21. The framework for an article 8 ECHR case is to be found, as Mr Maqsood rightly pointed to in his Skeleton Argument in the guidance provided in the case of R (on the application of Razgar) v Secretary of State for the Home Department [2004] UKHL 27;

(1) Will the proposed removal be an interference by a public authority with the exercise of the applicant's right to respect for his private or (as the case may be) family life?
(2) If so, will such interference have consequences of such gravity as potentially to engage the operation of Article 8?
(3) If so, is such interference in accordance with the law?
(4) If so, is such interference necessary in a democratic society in the interests of national security, public safety or the economic well-being of the country, for the prevention of disorder or crime, for the protection of health or morals, or for the protection of the rights and freedoms of others?
(5) If so, is such interference proportionate to the legitimate public end sought to be achieved?

22. For some years the leading case when considering the family life of adult relatives has been the case of Kugathas v Secretary of State for the Home Department [2003] EWCA Civ 31. The principle of law which emerged from that case was:

"Generally, the protection of family life under Article 8 involves cohabiting dependents, such as parents and their dependent, minor children. Whether it extends to other relationships depends on the circumstances of the particular case. Relationships between adults … would not necessarily acquire the protection of Article 8 of the Convention without evidence of further elements of dependency, involving more than the normal emotional ties."
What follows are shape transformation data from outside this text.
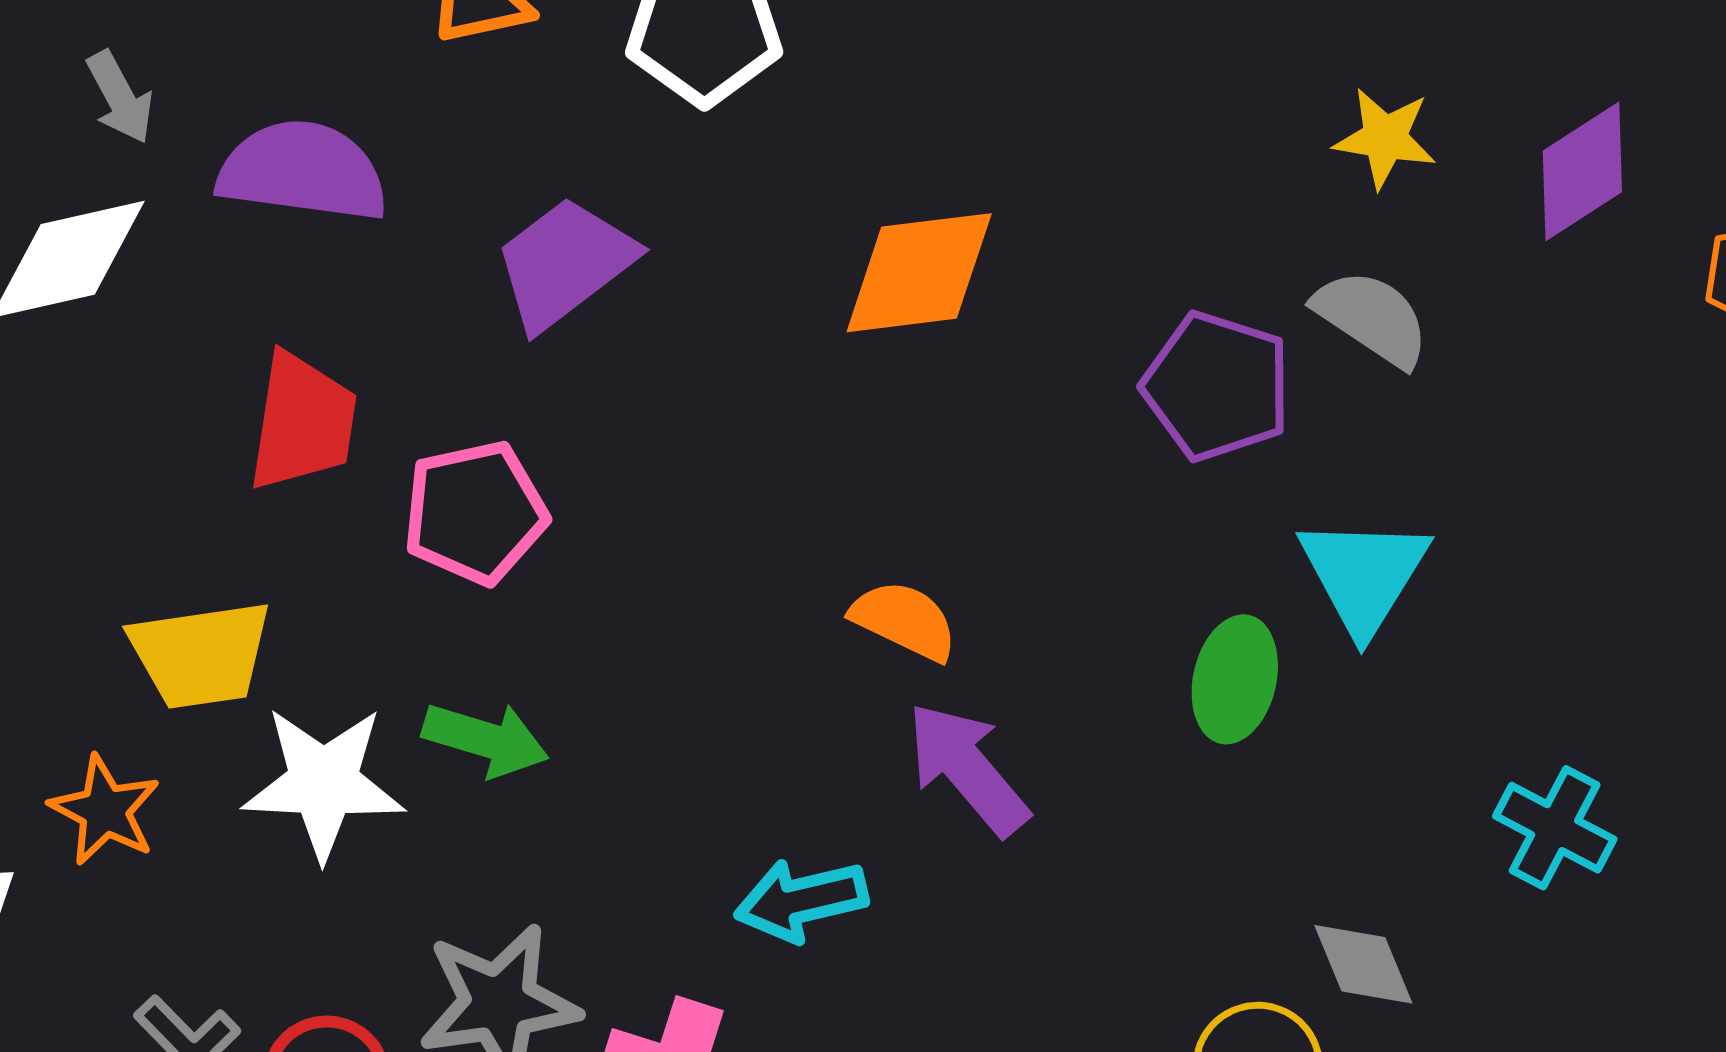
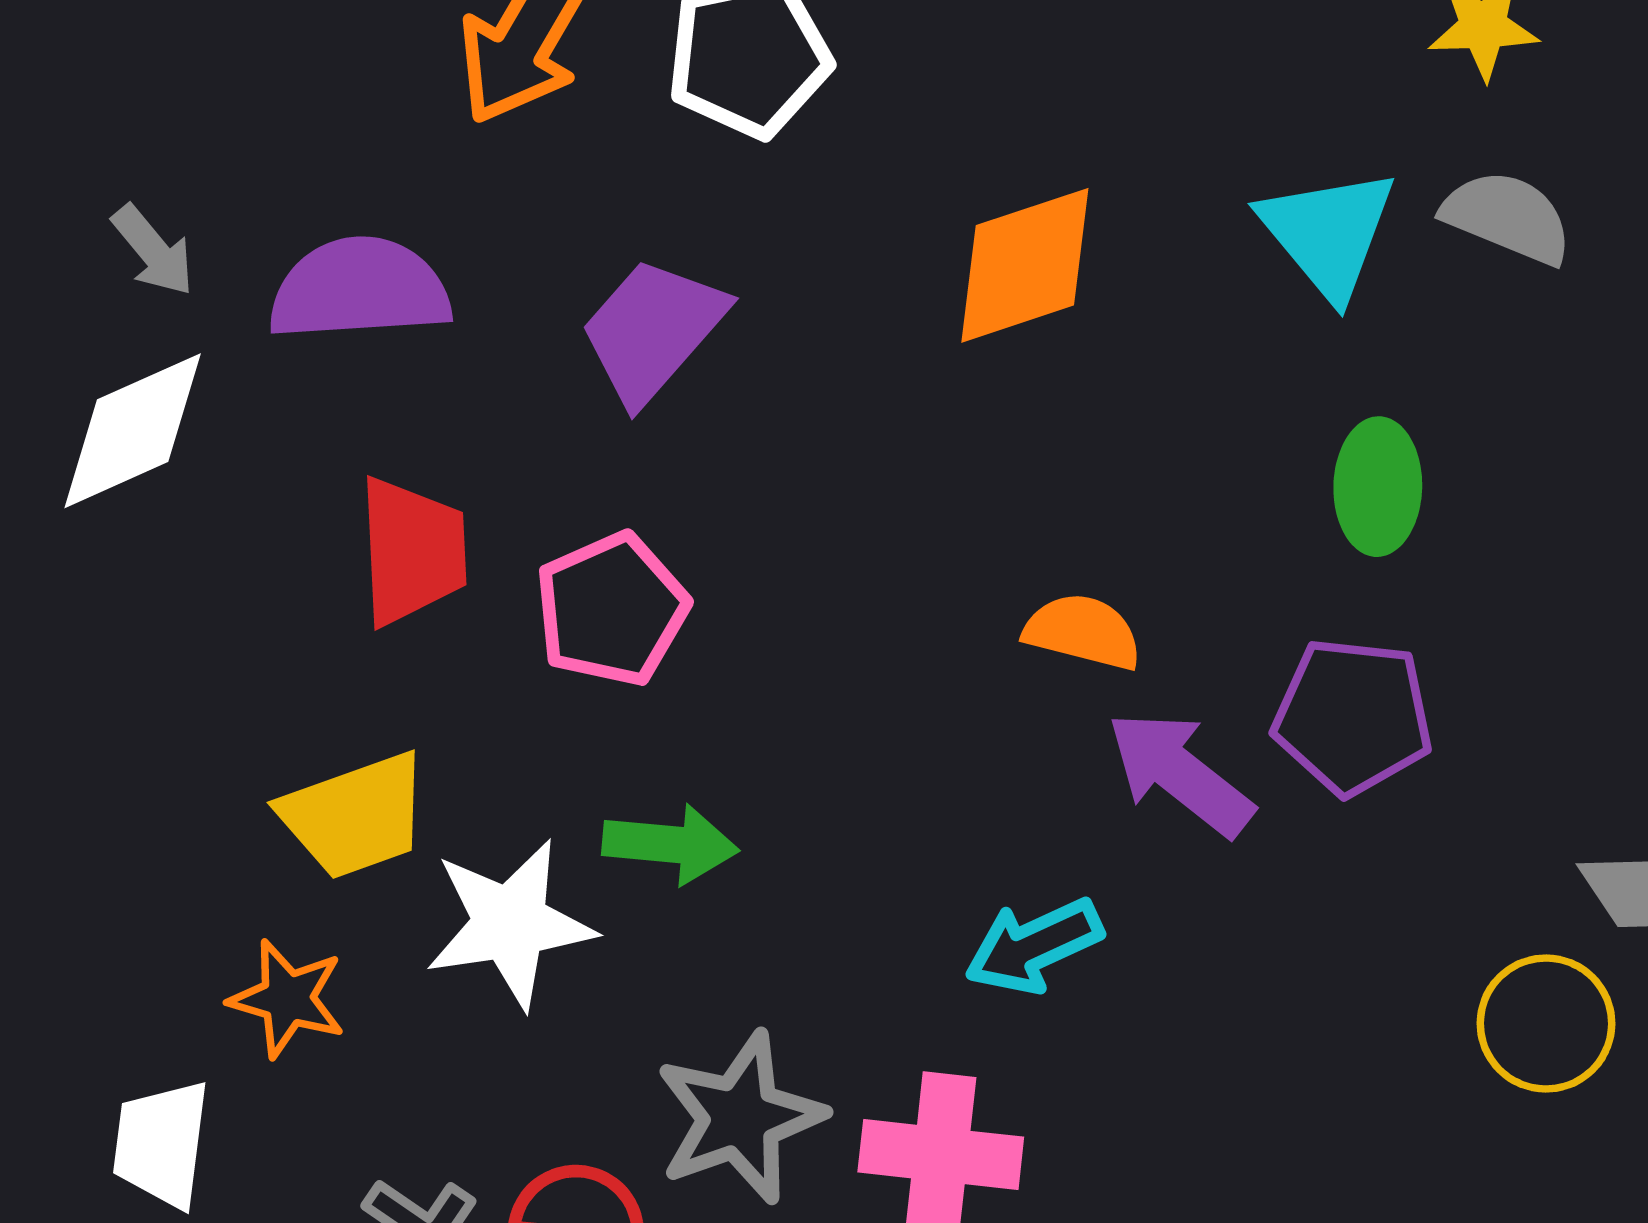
purple pentagon: (1217, 386) -> (1353, 716), moved
cyan triangle: (1364, 575) -> (1328, 233), moved
green ellipse: (1235, 679) -> (1378, 487), moved

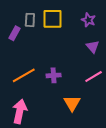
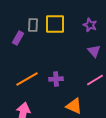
orange triangle: (72, 103) -> (74, 106), turned -36

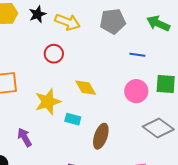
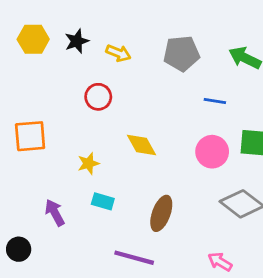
yellow arrow: (68, 22) -> (118, 53), size x0.7
yellow star: (48, 102) -> (88, 163), size x0.6
cyan rectangle: (73, 119) -> (103, 201), moved

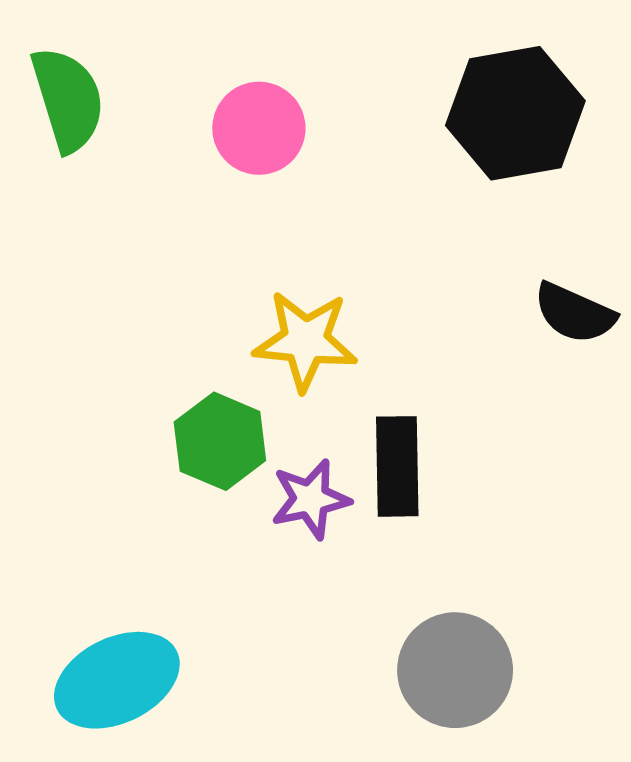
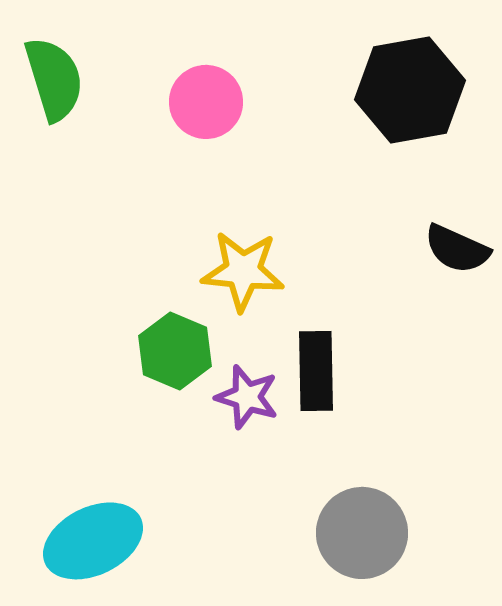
purple star: (310, 499) -> (247, 397), turned 30

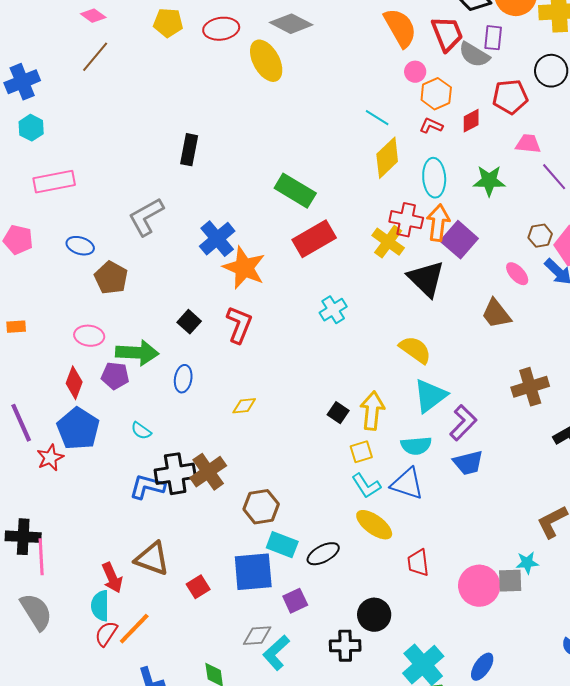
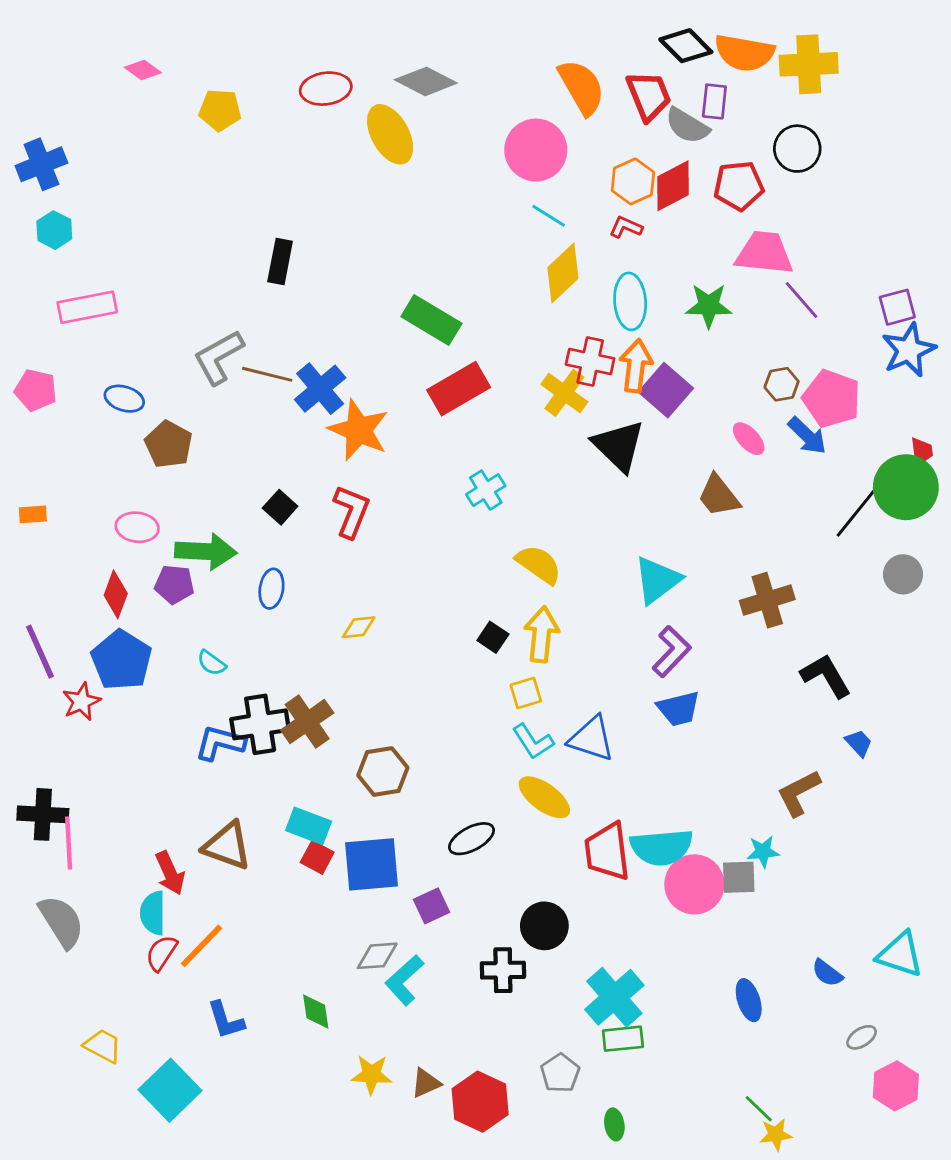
yellow pentagon: (168, 23) -> (220, 110), moved
brown line: (95, 57) -> (267, 374), moved, turned 64
pink circle: (415, 72) -> (536, 150), moved, size x2.0
red diamond: (471, 121) -> (673, 186), moved, size x1.5
pink trapezoid: (528, 144) -> (764, 253), size x1.6
yellow semicircle: (415, 350) -> (539, 564), moved
cyan triangle: (430, 396) -> (657, 580), moved
cyan semicircle: (416, 446) -> (662, 847), moved, size x1.4
cyan rectangle: (282, 545) -> (309, 826), moved
red trapezoid: (418, 563) -> (607, 852), size x1.5
red square: (198, 587) -> (317, 857), moved, turned -30
blue ellipse: (482, 667) -> (749, 1000), moved, turned -52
23. There has considerable learning since the case of Kugathas including more recently in the case of Uddin [2020] EWCA Civ 338. I accept that determining whether family life exists is not a term of art but a question of fact.

24. On the basis of my findings the Appellant has not established family life with her mother and vice versa mother with the Appellant but recognising that the threshold is low and proceeding on the basis that I might be wrong so that it is a proportionality assessment that determines this appeal I continue with consideration of section 117B of the Nationality, Immigration and Asylum Act 2002.

25. The public interest is to be found in effective immigration control. The Appellant gave evidence through an interpreter, but she has some English. Her competence was not established and so I find this weighs neutrally. She has not established that she is financially independent. I was invited to accept that the Appellant is maintained by her mother who is in receipt on of pension credits. I find that unlikely. I do not know from what other source or by what other means the Appellant survives but I am satisfied that the Appellant was not financially independent if only because if I am wrong, she was dependent upon her mother.

26. I was asked to consider private life in the context of family life considerations which I have done noting that the appellant has been in the United Kingdom since 2008 but equally little weight is to be attached to it in any event but I note also that the private life has built up whilst pursing a meretricious asylum claim.

27. This Appellant has not established the relationship with her mother contended for, nor that she cannot return to the DRC. She has not satisfied me that there are any very significant obstacles to return, nor that there are any sufficient “exceptional circumstances” to find in her favour.

28. The Skelton Argument of Mr Maqsood is premised on findings of fact that I have not found myself able to make in this case. In my judgment the public interest significantly outweighs a finding in the Appellant’s favour.
DECISION
The decision of Judge Wilding promulgated on 16 October 2023 is remade such that the Appellant’s appeal to the first tier Tribunal is dismissed on all grounds.